Records for the exercise.
---+---

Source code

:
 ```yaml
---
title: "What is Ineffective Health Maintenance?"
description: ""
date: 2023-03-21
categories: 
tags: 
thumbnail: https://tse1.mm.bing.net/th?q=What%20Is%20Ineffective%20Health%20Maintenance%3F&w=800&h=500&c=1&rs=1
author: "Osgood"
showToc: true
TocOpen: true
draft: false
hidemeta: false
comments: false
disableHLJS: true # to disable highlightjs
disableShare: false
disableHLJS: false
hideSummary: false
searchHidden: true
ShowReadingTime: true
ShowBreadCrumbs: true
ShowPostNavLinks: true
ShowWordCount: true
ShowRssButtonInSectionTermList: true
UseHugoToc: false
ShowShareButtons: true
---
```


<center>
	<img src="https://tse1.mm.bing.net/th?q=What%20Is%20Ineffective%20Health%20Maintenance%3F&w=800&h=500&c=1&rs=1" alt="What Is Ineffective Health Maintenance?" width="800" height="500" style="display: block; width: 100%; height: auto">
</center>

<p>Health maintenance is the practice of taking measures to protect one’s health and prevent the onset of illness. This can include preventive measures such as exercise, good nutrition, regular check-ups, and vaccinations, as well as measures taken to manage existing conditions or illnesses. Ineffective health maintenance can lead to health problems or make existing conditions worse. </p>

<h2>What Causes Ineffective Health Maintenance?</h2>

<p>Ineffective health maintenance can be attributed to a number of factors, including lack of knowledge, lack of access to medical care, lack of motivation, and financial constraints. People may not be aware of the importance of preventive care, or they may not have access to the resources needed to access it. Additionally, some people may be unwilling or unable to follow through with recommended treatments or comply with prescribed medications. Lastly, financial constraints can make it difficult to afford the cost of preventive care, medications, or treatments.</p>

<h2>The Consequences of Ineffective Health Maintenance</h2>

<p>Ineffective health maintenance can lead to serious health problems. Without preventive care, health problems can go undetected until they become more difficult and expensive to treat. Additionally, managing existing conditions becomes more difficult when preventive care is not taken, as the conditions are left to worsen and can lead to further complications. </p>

---+---

Every line above that includes the word "true" should be listed.

showToc: true
TocOpen: true
disableHLJS: true # to disable highlightjs
searchHidden: true
ShowReadingTime: true
ShowBreadCrumbs: true
ShowPostNavLinks: true
ShowWordCount: true
ShowRssButtonInSectionTermList: true
ShowShareButtons: true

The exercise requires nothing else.